Officers may have the equipment, but Wise says he’s never heard of anyone having to use it except for the handcuffs to help RCMP detain an offender.
“I don’t think we’ve ever had a significant incident where it was required,” Wise says. “We’ve certainly had to unholster a (pepperspray) can and advise an individual which is usually sufficient to de-escalate the circumstances."
Administrators with the City of Kamloops’ community safety department considered adding the equipment in 2009 but are looking into it again after a series of violent assaults on local bylaw officers. Two of the Kamloops officers recently assaulted, including one female officer who was attacked with a skateboard, have since returned to work.

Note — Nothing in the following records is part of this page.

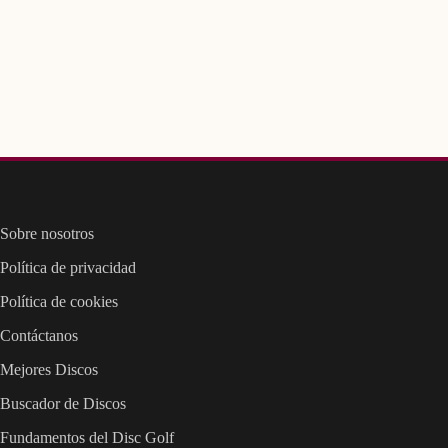
Sobre nosotros
Política de privacidad
Política de cookies
Contáctanos
Mejores Discos
Buscador de Discos
Fundamentos del Disc Golf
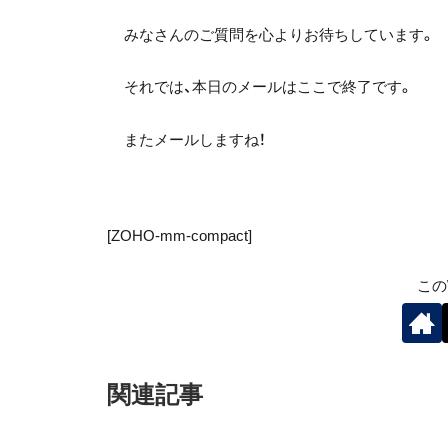
みなさんのご質問を心よりお待ちしています。
それでは、本日のメールはここで終了です。
またメールしますね！
[ZOHO-mm-compact]
この
関連記事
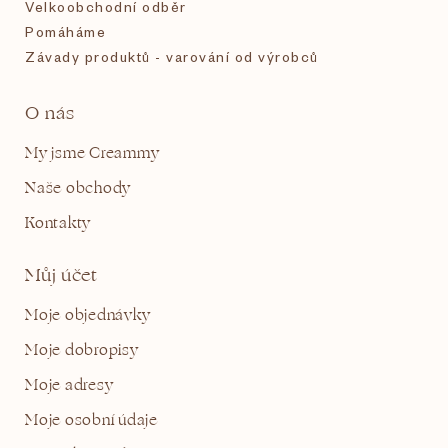
Velkoobchodní odběr
Pomáháme
Závady produktů - varování od výrobců
O nás
My jsme Creammy
Naše obchody
Kontakty
Můj účet
Moje objednávky
Moje dobropisy
Moje adresy
Moje osobní údaje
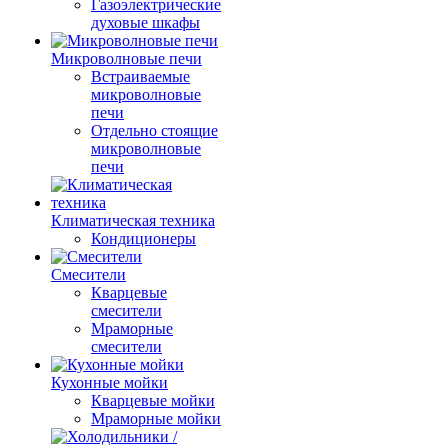
Газоэлектрические
духовые шкафы
Микроволновые печи
Встраиваемые
микроволновые
печи
Отдельно стоящие
микроволновые
печи
Климатическая техника
Кондиционеры
Смесители
Кварцевые
смесители
Мраморные
смесители
Кухонные мойки
Кварцевые мойки
Мраморные мойки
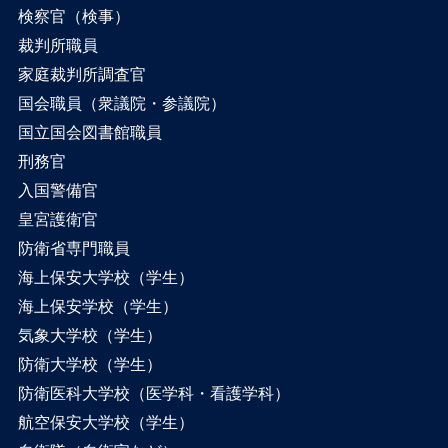
検察官（検事）
裁判所職員
家庭裁判所調査官
国会職員（衆議院・参議院）
国立国会図書館職員
刑務官
入国警備官
皇宮護衛官
防衛省専門職員
海上保安大学校（学生）
海上保安学校（学生）
気象大学校（学生）
防衛大学校（学生）
防衛医科大学校（医学科・看護学科）
航空保安大学校（学生）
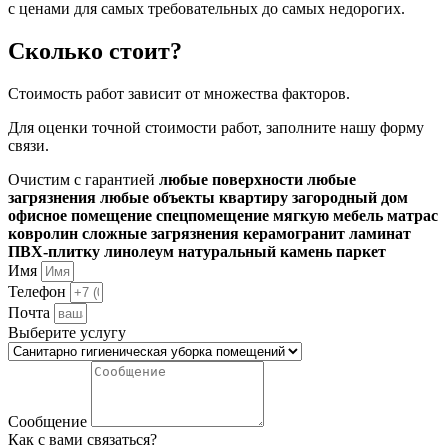
с ценами для самых требовательных до самых недорогих.
Сколько стоит?
Стоимость работ зависит от множества факторов.
Для оценки точной стоимости работ, заполните нашу форму
связи.
Очистим с гарантией
любые поверхности
любые
загрязнения
любые объекты
квартиру
загородный дом
офисное помещение
спецпомещение
мягкую мебель
матрас
ковролин
сложные загрязнения
керамогранит
ламинат
ПВХ-плитку
линолеум
натуральный камень
паркет
Имя
Телефон
Почта
Выберите услугу
Сообщение
Как с вами связаться?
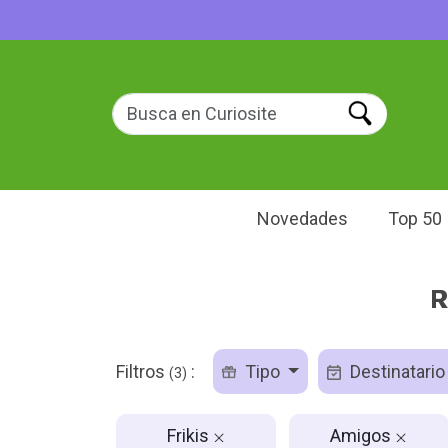
Novedades
Top 50
R
Filtros
:
Tipo
Destinatari
(3)
Frikis
Amigos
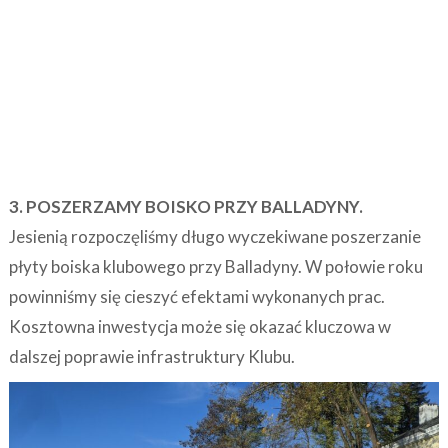
3. POSZERZAMY BOISKO PRZY BALLADYNY.
Jesienią rozpoczęliśmy długo wyczekiwane poszerzanie
płyty boiska klubowego przy Balladyny. W połowie roku
powinniśmy się cieszyć efektami wykonanych prac.
Kosztowna inwestycja może się okazać kluczowa w
dalszej poprawie infrastruktury Klubu.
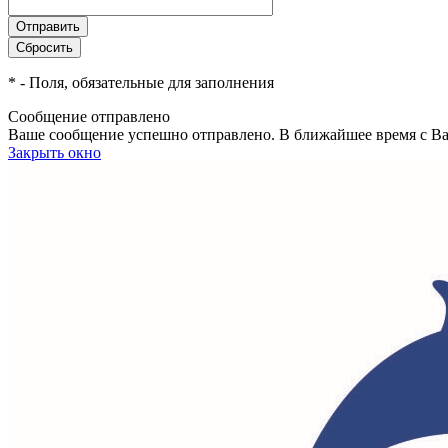
*
- Поля, обязательные для заполнения
Сообщение отправлено
Ваше сообщение успешно отправлено. В ближайшее время с Ва
Закрыть окно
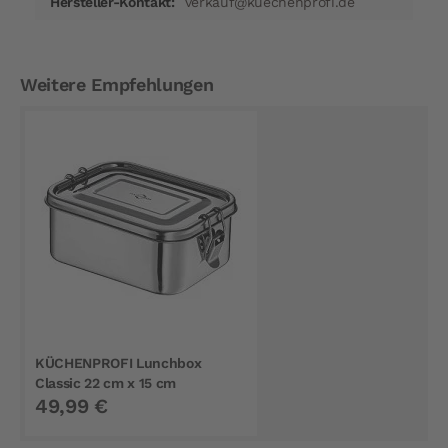
verkauf@kuechenprofi.de
Weitere Empfehlungen
KÜCHENPROFI Lunchbox
Classic 22 cm x 15 cm
49,99 €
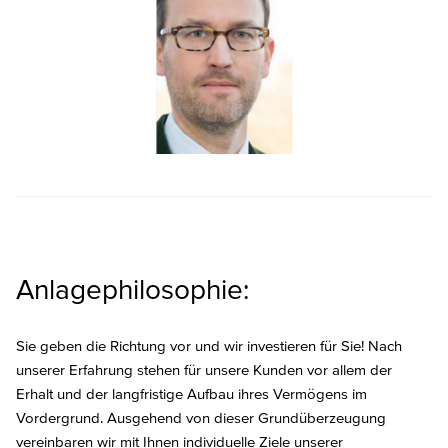
Anlagephilosophie:
Sie geben die Richtung vor und wir investieren für Sie! Nach
unserer Erfahrung stehen für unsere Kunden vor allem der
Erhalt und der langfristige Aufbau ihres Vermögens im
Vordergrund. Ausgehend von dieser Grundüberzeugung
vereinbaren wir mit Ihnen individuelle Ziele unserer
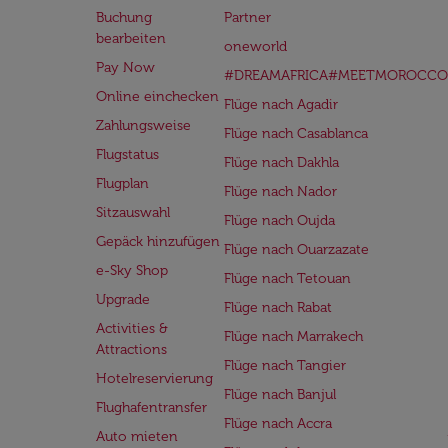
Buchung
Partner
bearbeiten
oneworld
Pay Now
#DREAMAFRICA#MEETMOROCCO
Online einchecken
Flüge nach Agadir
Zahlungsweise
Flüge nach Casablanca
Flugstatus
Flüge nach Dakhla
Flugplan
Flüge nach Nador
Sitzauswahl
Flüge nach Oujda
Gepäck hinzufügen
Flüge nach Ouarzazate
e-Sky Shop
Flüge nach Tetouan
Upgrade
Flüge nach Rabat
Activities &
Flüge nach Marrakech
Attractions
Flüge nach Tangier
Hotelreservierung
Flüge nach Banjul
Flughafentransfer
Flüge nach Accra
Auto mieten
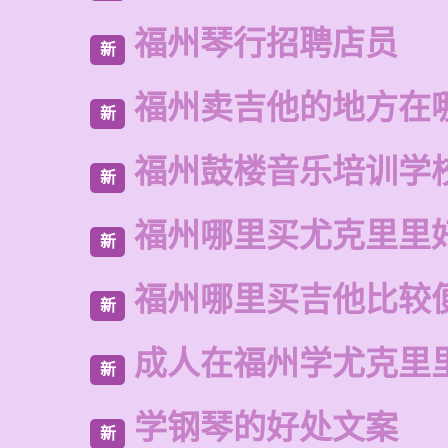
福州琴行招聘店员
新
福州卖吉他的地方在
新
福州鼓楼音乐培训学
新
福州哪里买尤克里里
新
福州哪里买吉他比较
新
成人在福州学尤克里
新
学钢琴的好处文案
新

Wise says Kamloops staff consulted with him in their review. He says for Kelowna officers, the gear has prevented assaults on general duty members and is warranted given the high-risk scenarios staff could face given their clientele.
“There’s been a number of circumstances where we’ve been in some threatening situations where just the presence of the tool sets on our tool belt and the vests that we wear... portray a professional image that makes an individual think twice about their actions,” he says. "We deal with an interface from a variety of individuals in our daily tasks which are potentially mental health individuals or drug-induced related circumstances and are very unpredictable."
To have this equipment in place, Wise says his officers are trained under RCMP supervision and follow their same use of force model. Every three years, officers must retrain on weapon use. A bylaw officer is not permitted to have the equipment until he or she has completed their training.
Kamloops city council has yet to decide it its bylaw officers should be equipped with defence tools.